Jestem pomimo wszystko optymistą i uważam, że początek
został zrobiony poprzez pośmiertne uhonorowanie Braci D. Pozostaję więc z nadzieją, że nastąpiło przebudzenie, co spowoduje spełnienie powyższej opowieści, czego serdecznie
swojej Małej Ojczyźnie z Nowym Rokiem 2020 życzę.
Teofil
Lenartowicz
Wrocław,
dnia 30 grudnia 2019
Panu Teofilowi i Wszystkim Mielczanom serdecznie gratuluję i kontynuacji tych pięknych tradycji w roku 2020 i w wielu latach następnych z całego serca życzę.

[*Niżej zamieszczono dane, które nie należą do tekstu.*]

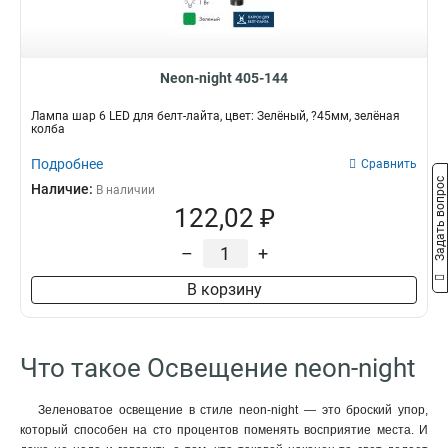
3000K
IP20
1
1
Neon-night 405-144
Лампа шар 6 LED для белт-лайта, цвет: Зелёный, ?45мм, зелёная
колба
Подробнее
Сравнить
Задать вопрос
Наличие:
В наличии
122,02 ₽
–
+
В корзину
Что такое Освещение neon-night
Зеленоватое освещение в стиле neon-night — это броский упор,
который способен на сто процентов поменять восприятие места. И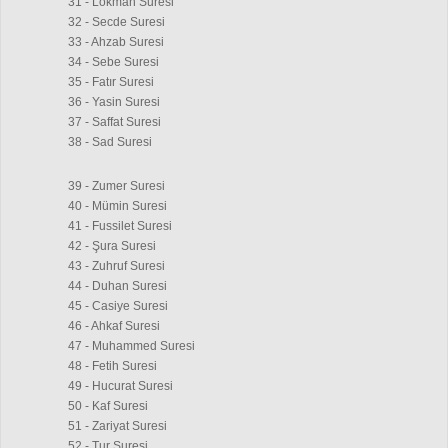
31 - Lokman Suresi
32 - Secde Suresi
33 - Ahzab Suresi
34 - Sebe Suresi
35 - Fatır Suresi
36 - Yasin Suresi
37 - Saffat Suresi
38 - Sad Suresi
39 - Zumer Suresi
40 - Mümin Suresi
41 - Fussilet Suresi
42 - Şura Suresi
43 - Zuhruf Suresi
44 - Duhan Suresi
45 - Casiye Suresi
46 - Ahkaf Suresi
47 - Muhammed Suresi
48 - Fetih Suresi
49 - Hucurat Suresi
50 - Kaf Suresi
51 - Zariyat Suresi
52 - Tur Suresi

OdpowiedzUsuńBardzo się cieszę, że Pańska wytrwała praca nad dziełem upamiętnienia historii lotnictwa w Polsce i Mielcu, a także niezłomna jednak walka o pamięć o wybitnych Polakach przyniosła piękne owoce. Marzy mi się więcej osób takich jak Pan, dla naszych małych Ojczyzn.

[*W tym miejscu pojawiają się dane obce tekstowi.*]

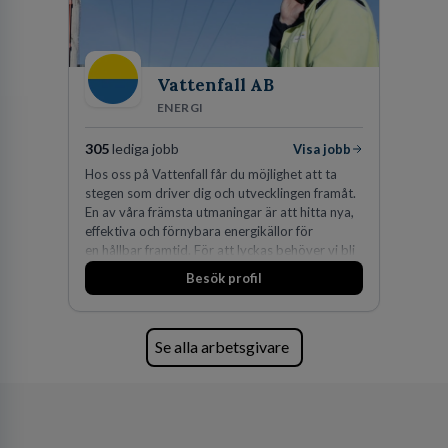
Vattenfall AB
ENERGI
305
lediga jobb
Visa jobb
Hos oss på Vattenfall får du möjlighet att ta
stegen som driver dig och utvecklingen framåt.
En av våra främsta utmaningar är att hitta nya,
effektiva och förnybara energikällor för
en hållbar framtid. För att lyckas behöver vi bli
fler medarbetare som vill göra skillnad.
Besök profil
Se alla arbetsgivare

OdpowiedzUsuńPiękny tekst, Panie Teofilu.
OdpowiedzUsuńPozwolę sobie zamieścić link do niego na stronie Rady Seniorów Lotnictwa.
Pozdrawiam serdecznie i Noworocznie,
Leszek Mańkowski
Mietek Przybylski, 01.01.2020
OdpowiedzUsuńTeofil, piszesz o trudnych, ale pięknych sprawach związanych z historią lotnictwa, Twoją osobistą, i historią Twojego miasta. Pięknie namalowałeś tamten czas i rzetelnie przedstawiłeś swój portret.Marzy mi się, abyś takich refleksji podarował nam /braci lotniczej/ więcej.
Serdecznie pozdrawiam, życzę dalej sportowej wytrwałości i pomyślności w Nowym Roku, Miet. Przybylski
Serdecznie dziękuję za wszystkie tak mile wyrażone słowa. Są dla mnie najwyższą nagrodą i potwierdzeniem że to co robię jest słuszne i warte kontynuacji.